Case study
Dallas Homestead Exemption Map
Interactive map visualizing homestead exemption take-up rates across Dallas.
3
geographic scales
2
data sources joined
Public
open access tool
Problem
The Texas homestead exemption is a meaningful property tax break, for households that claim it. In Dallas, the exemption can save a family hundreds to thousands of dollars per year, and stacking it with the over-65 or disability exemption multiplies that.
But take-up is uneven. Some neighborhoods file at near-universal rates. Others, often the same neighborhoods with the highest housing-cost burdens, leave the exemption on the table. The disparity is visible if you can see it, but Dallas Central Appraisal District (DCAD) data is published in a form that doesn't surface it. There was no public tool that let advocates, policymakers, or residents see who was claiming and who wasn't, broken down by neighborhood and demographics.
Without that visibility, outreach campaigns to expand take-up were essentially flying blind.
Approach
I built an R Shiny application that joins DCAD parcel data to American Community Survey demographics and renders the result as an interactive choropleth across three geographic scales (census tract, zip code, and neighborhood) with equity-focused filters.
The tool lets a user:
- See exemption take-up by tract / zip / neighborhood across the entire county
- Filter by race/ethnicity composition and household income to surface disparities
- Compare year-over-year changes to track the impact of outreach efforts
- Download the underlying data and a summary report for further analysis
Three design decisions shaped the final product:
- Equity defaults. The default view doesn't ask "where are exemption rates highest?" That question is uninteresting.
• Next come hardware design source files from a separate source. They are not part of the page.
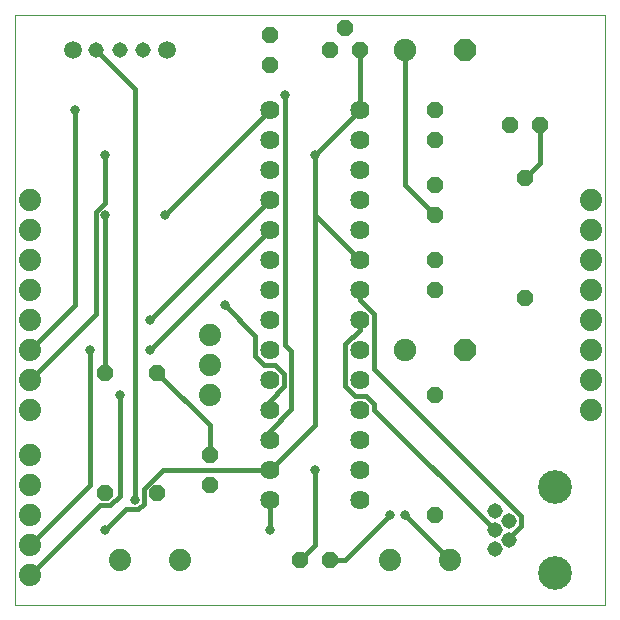
<source format=gtl>
G75*
%MOIN*%
%OFA0B0*%
%FSLAX25Y25*%
%IPPOS*%
%LPD*%
%AMOC8*
5,1,8,0,0,1.08239X$1,22.5*
%
%ADD10C,0.00000*%
%ADD11C,0.07400*%
%ADD12C,0.07500*%
%ADD13OC8,0.07500*%
%ADD14OC8,0.05200*%
%ADD15C,0.05937*%
%ADD16C,0.05150*%
%ADD17C,0.06400*%
%ADD18C,0.11220*%
%ADD19C,0.03169*%
%ADD20C,0.01600*%
D10*
X0001800Y0001800D02*
X0001800Y0198650D01*
X0198650Y0198650D01*
X0198650Y0001800D01*
X0001800Y0001800D01*
D11*
X0006800Y0011800D03*
X0006800Y0021800D03*
X0006800Y0031800D03*
X0006800Y0041800D03*
X0006800Y0051800D03*
X0006800Y0066800D03*
X0006800Y0076800D03*
X0006800Y0086800D03*
X0006800Y0096800D03*
X0006800Y0106800D03*
X0006800Y0116800D03*
X0006800Y0126800D03*
X0006800Y0136800D03*
X0066800Y0091800D03*
X0066800Y0081800D03*
X0066800Y0071800D03*
X0056800Y0016800D03*
X0036800Y0016800D03*
X0126800Y0016800D03*
X0146800Y0016800D03*
X0193800Y0066800D03*
X0193800Y0076800D03*
X0193800Y0086800D03*
X0193800Y0096800D03*
X0193800Y0106800D03*
X0193800Y0116800D03*
X0193800Y0126800D03*
X0193800Y0136800D03*
D12*
X0131800Y0086800D03*
X0131800Y0186800D03*
D13*
X0151800Y0186800D03*
X0151800Y0086800D03*
D14*
X0141800Y0071800D03*
X0171800Y0104300D03*
X0141800Y0106800D03*
X0141800Y0116800D03*
X0141800Y0131800D03*
X0141800Y0141800D03*
X0141800Y0156800D03*
X0141800Y0166800D03*
X0166800Y0161800D03*
X0176800Y0161800D03*
X0171800Y0144300D03*
X0116800Y0186800D03*
X0111800Y0194300D03*
X0106800Y0186800D03*
X0086800Y0181800D03*
X0086800Y0191800D03*
X0049300Y0079300D03*
X0031800Y0079300D03*
X0066800Y0051800D03*
X0066800Y0041800D03*
X0049300Y0039300D03*
X0031800Y0039300D03*
X0096800Y0016800D03*
X0106800Y0016800D03*
X0141800Y0031800D03*
D15*
X0052548Y0186800D03*
X0021052Y0186800D03*
D16*
X0028926Y0186800D03*
X0036800Y0186800D03*
X0044674Y0186800D03*
X0161721Y0033099D03*
X0166446Y0029950D03*
X0161721Y0026800D03*
X0166446Y0023650D03*
X0161721Y0020501D03*
D17*
X0116800Y0036800D03*
X0116800Y0046800D03*
X0116800Y0056800D03*
X0116800Y0066800D03*
X0116800Y0076800D03*
X0116800Y0086800D03*
X0116800Y0096800D03*
X0116800Y0106800D03*
X0116800Y0116800D03*
X0116800Y0126800D03*
X0116800Y0136800D03*
X0116800Y0146800D03*
X0116800Y0156800D03*
X0116800Y0166800D03*
X0086800Y0166800D03*
X0086800Y0156800D03*
X0086800Y0146800D03*
X0086800Y0136800D03*
X0086800Y0126800D03*
X0086800Y0116800D03*
X0086800Y0106800D03*
X0086800Y0096800D03*
X0086800Y0086800D03*
X0086800Y0076800D03*
X0086800Y0066800D03*
X0086800Y0056800D03*
X0086800Y0046800D03*
X0086800Y0036800D03*
D18*
X0181800Y0041170D03*
X0181800Y0012430D03*
D19*
X0131800Y0031800D03*
X0126800Y0031800D03*
X0101800Y0046800D03*
X0086800Y0026800D03*
X0041800Y0036800D03*
X0031800Y0026800D03*
X0036800Y0071800D03*
X0026800Y0086800D03*
X0046800Y0086800D03*
X0046800Y0096800D03*
X0071800Y0101800D03*
X0051800Y0131800D03*
X0031800Y0131800D03*
X0031800Y0151800D03*
X0021800Y0166800D03*
X0091800Y0171800D03*
X0101800Y0151800D03*
D20*
X0101800Y0131800D01*
X0116800Y0116800D01*
X0116800Y0106800D02*
X0116800Y0103588D01*
X0121600Y0098788D01*
X0121600Y0080699D01*
X0170620Y0031679D01*
X0170620Y0028220D01*
X0166446Y0024046D01*
X0166446Y0023650D01*
X0161721Y0026800D02*
X0121600Y0066921D01*
X0121600Y0068788D01*
X0118788Y0071600D01*
X0115212Y0071600D01*
X0112000Y0074812D01*
X0112000Y0088788D01*
X0116800Y0093588D01*
X0116800Y0096800D01*
X0094000Y0086388D02*
X0091800Y0088588D01*
X0091800Y0171800D01*
X0086800Y0166800D02*
X0051800Y0131800D01*
X0031800Y0131800D02*
X0031800Y0079300D01*
X0036800Y0071800D02*
X0036800Y0038360D01*
X0033540Y0035100D01*
X0030100Y0035100D01*
X0006800Y0011800D01*
X0006800Y0021800D02*
X0026800Y0041800D01*
X0026800Y0086800D01*
X0028816Y0098816D02*
X0028816Y0133036D01*
X0031800Y0136020D01*
X0031800Y0151800D01*
X0021800Y0166800D02*
X0021800Y0101800D01*
X0006800Y0086800D01*
X0006800Y0076800D02*
X0028816Y0098816D01*
X0046800Y0096800D02*
X0086800Y0136800D01*
X0086800Y0126800D02*
X0046800Y0086800D01*
X0049300Y0079300D02*
X0066800Y0061800D01*
X0066800Y0051800D01*
X0051143Y0046800D02*
X0044784Y0040441D01*
X0044784Y0035564D01*
X0043036Y0033816D01*
X0038816Y0033816D01*
X0031800Y0026800D01*
X0041800Y0036800D02*
X0041800Y0173926D01*
X0028926Y0186800D01*
X0101800Y0151800D02*
X0116800Y0166800D01*
X0116800Y0186800D01*
X0131800Y0186800D02*
X0131800Y0141800D01*
X0141800Y0131800D01*
X0171800Y0144300D02*
X0176800Y0149300D01*
X0176800Y0161800D01*
X0101800Y0131800D02*
X0101800Y0061800D01*
X0086800Y0046800D01*
X0051143Y0046800D01*
X0086800Y0036800D02*
X0086800Y0026800D01*
X0096800Y0016800D02*
X0101800Y0021800D01*
X0101800Y0046800D01*
X0086800Y0056800D02*
X0086800Y0060012D01*
X0094000Y0067212D01*
X0094000Y0086388D01*
X0088388Y0082000D02*
X0084812Y0082000D01*
X0082000Y0084812D01*
X0082000Y0091600D01*
X0071800Y0101800D01*
X0088388Y0082000D02*
X0091600Y0078788D01*
X0091600Y0074812D01*
X0086800Y0070012D01*
X0086800Y0066800D01*
X0126800Y0031800D02*
X0111800Y0016800D01*
X0106800Y0016800D01*
X0131800Y0031800D02*
X0146800Y0016800D01*
M02*

</source>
It asks "where is the gap between high-burden households and exemption take-up largest?", which is the question the tool exists to answer. Default framing tells the story.
- Color scale honesty. Choropleth color choices can mislead. We chose a single-hue ramp anchored at the county median to make over- and under-take-up visually symmetric, rather than a divergent scale that implies a "right" rate.
- Multiple geographies. Tract-level data is statistically cleaner; neighborhood-level is more legible to non-technical users. We supported both rather than choosing one.
Hosted at dallashomesteads.tools.cpal.org with public access. No login, no friction.
A data tool is making an argument whether you intend it to or not.
Outcome
The tool is built for Dallas housing advocates working to identify neighborhoods where outreach can have the highest impact, for policymakers evaluating proposals to expand exemption access, and for residents who want to check their own neighborhood's exemption rate.
It exposes downloadable reports and open data for journalists and researchers covering Dallas housing affordability. Internally at CPAL, it sits alongside other equity-focused analytics tools that support program design.
Reflection
The lesson I keep coming back to from this project is that a data tool is making an argument whether you intend it to or not. Default views, color scales, filter orderings, what's foregrounded in tooltips: all of it shapes what the user concludes. The "neutral" choice is a choice.
For an equity-focused tool, getting the framing right is half the work. Showing exemption take-up rates without context implies the rate is the metric. Showing the rate alongside household income reframes the question to "who is left out." Same data, different conclusion.
The other lesson: geospatial transparency is advocacy. A static report on exemption disparities makes a number of points. An interactive map that lets a user pull up their own zip and see the gap makes one, and it's the one that tends to move people.